Hymiskviða « Lai de Hymir »

Tor – Poèmes de Janus Djurhuus, timbre des îles Féroé (2004) par Anker Eli Petersen. Source : Wikimedia commons ↗ – mis dans le domaine public par Postverk Føroya

Nouvelle traduction PARTIELLE du 7e poème de l’Edda poétique
(xiiie siècle, auteur anonyme)

Le poème a 39 strophes. Voici ma traduction des 30 premières et des 3 dernières (pour le moment).
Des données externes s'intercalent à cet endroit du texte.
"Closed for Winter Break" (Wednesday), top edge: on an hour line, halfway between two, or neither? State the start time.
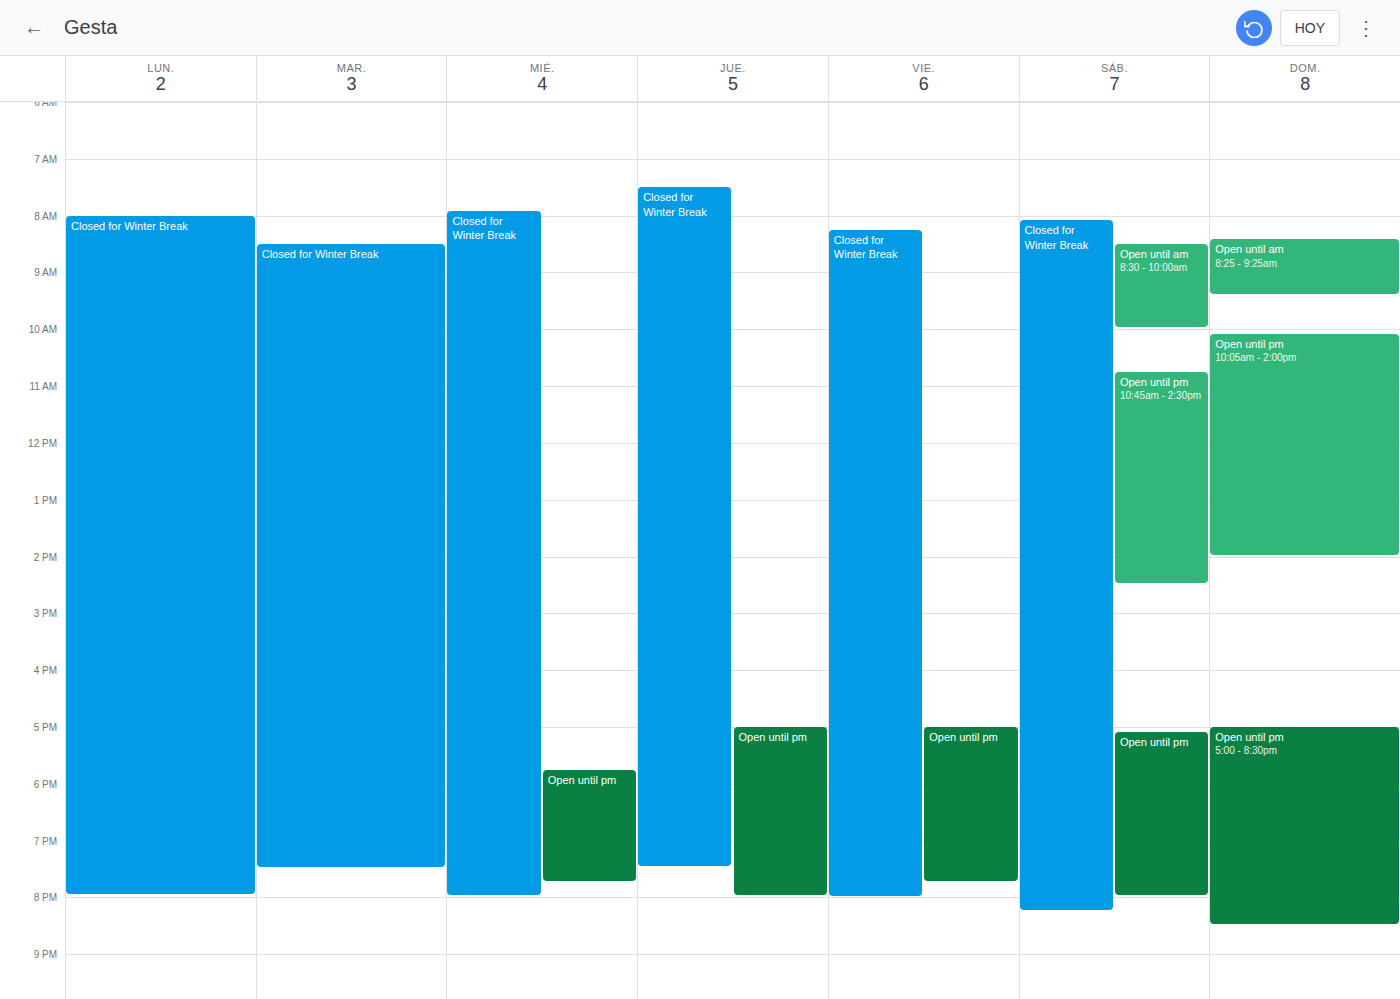
07:55 -- neither: 55 minutes below the 07:00 line and 5 minutes above the 08:00 line.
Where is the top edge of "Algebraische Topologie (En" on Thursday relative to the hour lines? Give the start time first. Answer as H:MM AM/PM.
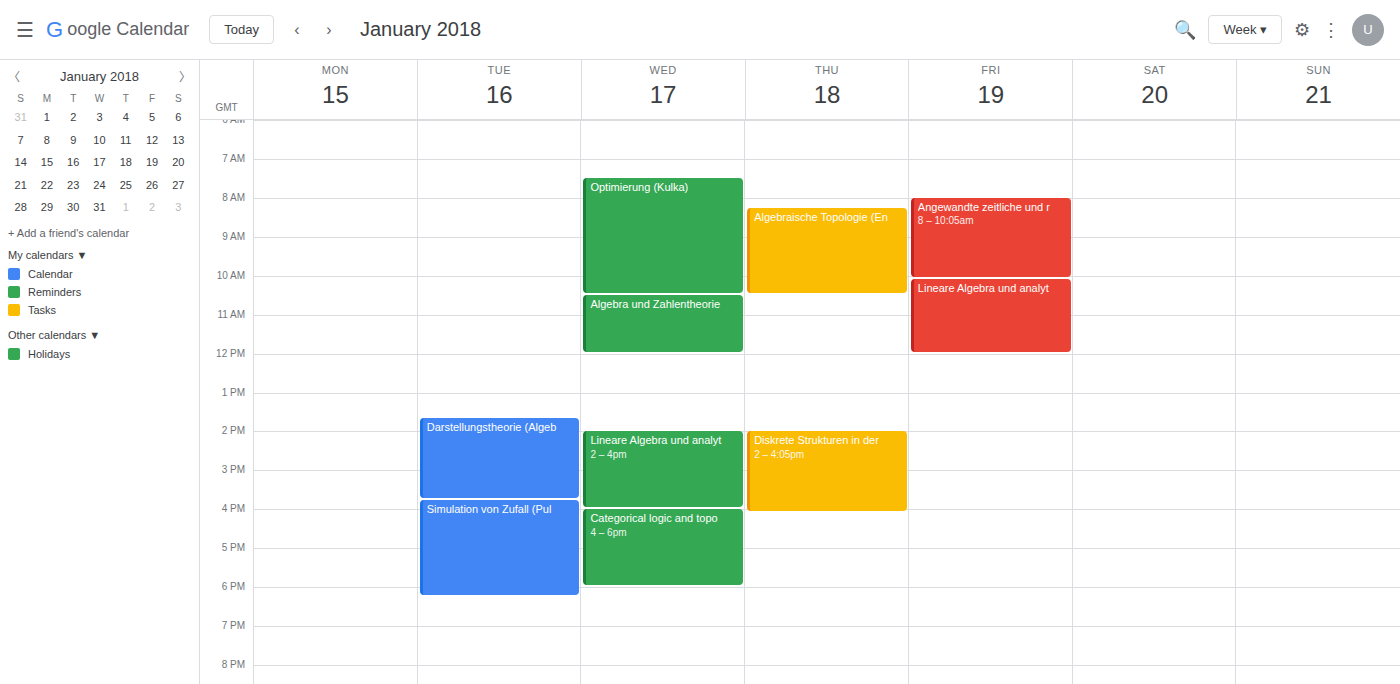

Le texte apparaît dans deux manuscrits (l’Edda poétique et le manuscrit AM 748 I 4to du xive siècle), sans doute issus d’un original commun perdu.

Le mythe de la pêche au serpent de Þórr est ancien (ixe siècle minimum), comme le prouvent diverses allusions scaldiques et plusieurs pierres runiques. La version en prose de Snorri est assez différente du poème (Gylfaginning, chap. 48).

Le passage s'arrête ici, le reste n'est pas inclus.